## DOCUMENT SEGMENT:
********************

Good morning, and thanks for spending part of your day with Extra Points.
I write almost all the newsletters here at Extra Points, but I am happy to publish (and pay for) freelance submissions. If you have a story idea for a topic in the Extra Points wheelhouse, I'd love to hear it. Send your pitch to Matt@ExtraPointsMB.com. I pay a minimum of $300 for a published newsletter, plus bonuses for driving subscriptions.
Today, I'm happy to publish one of those freelance stories. I'm excited to turn today's newsletter over to my friend, Erin Sorensen of Hail Varsity. Erin and I have talked a lot over the last few weeks about the NIL market, and our mutual concern that certain athletes aren't being served effectivelly by that market, especially in the social endorsement space.
I'll turn the floor over to Erin, and I'll catch up with y'all at the end.
Over the past several weeks, many within college athletics have raised a specific concern about NIL.
What will NIL inequality do the locker room? What happens when the quarterback makes more than the offensive line?
Nick Saban brought it up. So have other commentators. It will almost assuredly come up again.
On one hand, locker rooms have never been equal. Professional athletes make vastly different amounts of money, and they mostly figure out how to operate. Even at the high school level, attention and prestige are not always distributed equally. The quarterback gets the quote in the newspaper. The offensive lineman usually doesn’t. With the right leadership and the right culture, everything still usually works out.
With so many NIL opportunities centered around social media and influencer marketing, the “glamour” positions will often opportunities. Smart leadership and smart locker rooms will find ways to mitigate this before it becomes too big of a locker room problem. We already have examples of QBs looking to share their NIL wealth with teammates, after all.
But there are other equity concerns really worth worrying about. There are potential opportunity gaps not just between positions, but between male and female athletes, and within those groups, white and non-white athletes.
So, what can we do? What is already being done?
I spoke with three women working in the NIL space: Jasmine Maietta of Round21, Kirby Porter of WillVentures and Tiffany Kelly of Curastory. They are three women of color, all working in various ways to ensure “no woman is left behind as the opportunity for college athletes unfolds.”

********************

## REQUIRED TASKS:
1. Condense the paragraph in the Extra Points newsletter that begins "On one hand, locker rooms have never been equal" into a short bulleted list that keeps its main facts.
2. Translate this sentence from the Extra Points newsletter into Spanish: "Professional athletes make vastly different amounts of money, and they mostly figure out how to operate."
3. According to the Extra Points newsletter, what is the minimum payment for a published freelance newsletter?

********************

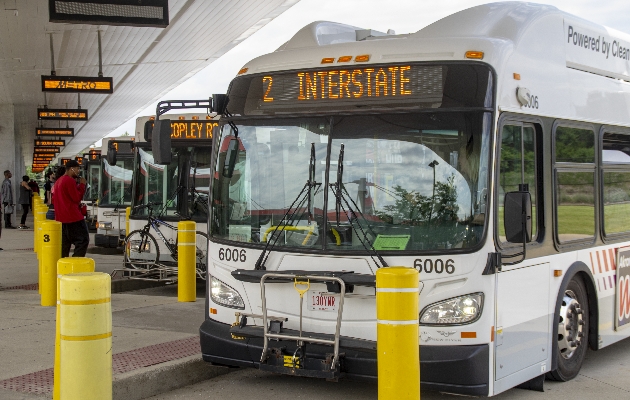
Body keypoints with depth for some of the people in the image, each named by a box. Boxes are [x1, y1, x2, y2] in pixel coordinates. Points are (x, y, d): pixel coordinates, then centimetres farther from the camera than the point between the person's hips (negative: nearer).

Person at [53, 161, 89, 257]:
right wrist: (82, 185, -3)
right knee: (83, 240, -9)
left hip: (60, 218, 10)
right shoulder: (70, 181, -13)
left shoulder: (58, 181, 17)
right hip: (73, 217, -10)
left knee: (64, 244, 10)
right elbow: (77, 198, -13)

********************

## EXERCISE SOLUTIONS:
1.
- Locker rooms have never been equal.
- Professional athletes earn very different amounts of money but mostly figure out how to operate.
- Even in high school, attention and prestige are unevenly shared: the quarterback gets quoted in the newspaper, while the offensive lineman usually doesn't.
- With the right leadership and culture, things usually still work out.

2. Los atletas profesionales ganan cantidades de dinero muy distintas, y en su mayoría encuentran la manera de desenvolverse.

3. The minimum is $300, plus bonuses for driving subscriptions.